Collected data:
--- START ---
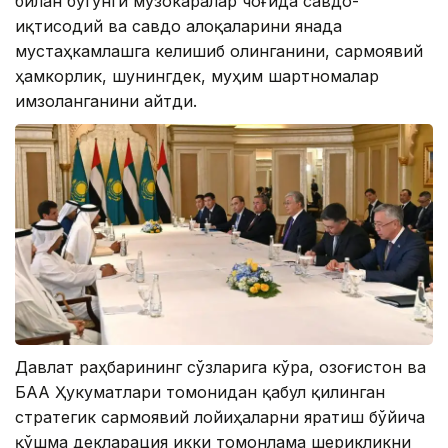
билан бугунги музокаралар чоғида савдо-
иқтисодий ва савдо алоқаларини янада
мустаҳкамлашга келишиб олинганини, сармоявий
ҳамкорлик, шунингдек, муҳим шартномалар
имзоланганини айтди.
Давлат раҳбарининг сўзларига кўра, Қозоғистон ва
БАА Ҳукуматлари томонидан қабул қилинган
стратегик сармоявий лойиҳаларни яратиш бўйича
қўшма декларация икки томонлама шерикликни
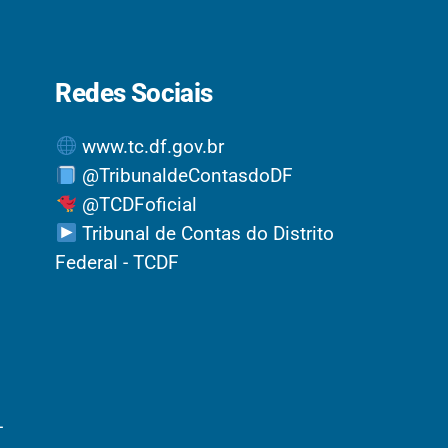
Redes Sociais
www.tc.df.gov.br
@TribunaldeContasdoDF
@TCDFoficial
Tribunal de Contas do Distrito
Federal - TCDF
-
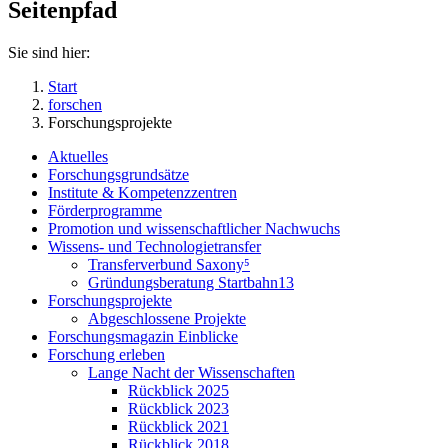
Seitenpfad
Sie sind hier:
Start
forschen
Forschungsprojekte
Aktuelles
Forschungsgrundsätze
Institute & Kompetenzzentren
Förderprogramme
Promotion und wissenschaftlicher Nachwuchs
Wissens- und Technologietransfer
Transferverbund Saxony⁵
Gründungsberatung Startbahn13
Forschungsprojekte
Abgeschlossene Projekte
Forschungsmagazin Einblicke
Forschung erleben
Lange Nacht der Wissenschaften
Rückblick 2025
Rückblick 2023
Rückblick 2021
Rückblick 2018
--- END ---
> _THE PROBLEM_:
Copy out the text of every item above word for word, line by line. Omit the pictures.

> _EXPECTED OUTPUT_:
билан бугунги музокаралар чоғида савдо-
иқтисодий ва савдо алоқаларини янада
мустаҳкамлашга келишиб олинганини, сармоявий
ҳамкорлик, шунингдек, муҳим шартномалар
имзоланганини айтди.
Давлат раҳбарининг сўзларига кўра, Қозоғистон ва
БАА Ҳукуматлари томонидан қабул қилинган
стратегик сармоявий лойиҳаларни яратиш бўйича
қўшма декларация икки томонлама шерикликни
Redes Sociais
www.tc.df.gov.br
@TribunaldeContasdoDF
@TCDFoficial
Tribunal de Contas do Distrito
Federal - TCDF
-
Seitenpfad
Sie sind hier:
Start
forschen
Forschungsprojekte
Aktuelles
Forschungsgrundsätze
Institute & Kompetenzzentren
Förderprogramme
Promotion und wissenschaftlicher Nachwuchs
Wissens- und Technologietransfer
Transferverbund Saxony⁵
Gründungsberatung Startbahn13
Forschungsprojekte
Abgeschlossene Projekte
Forschungsmagazin Einblicke
Forschung erleben
Lange Nacht der Wissenschaften
Rückblick 2025
Rückblick 2023
Rückblick 2021
Rückblick 2018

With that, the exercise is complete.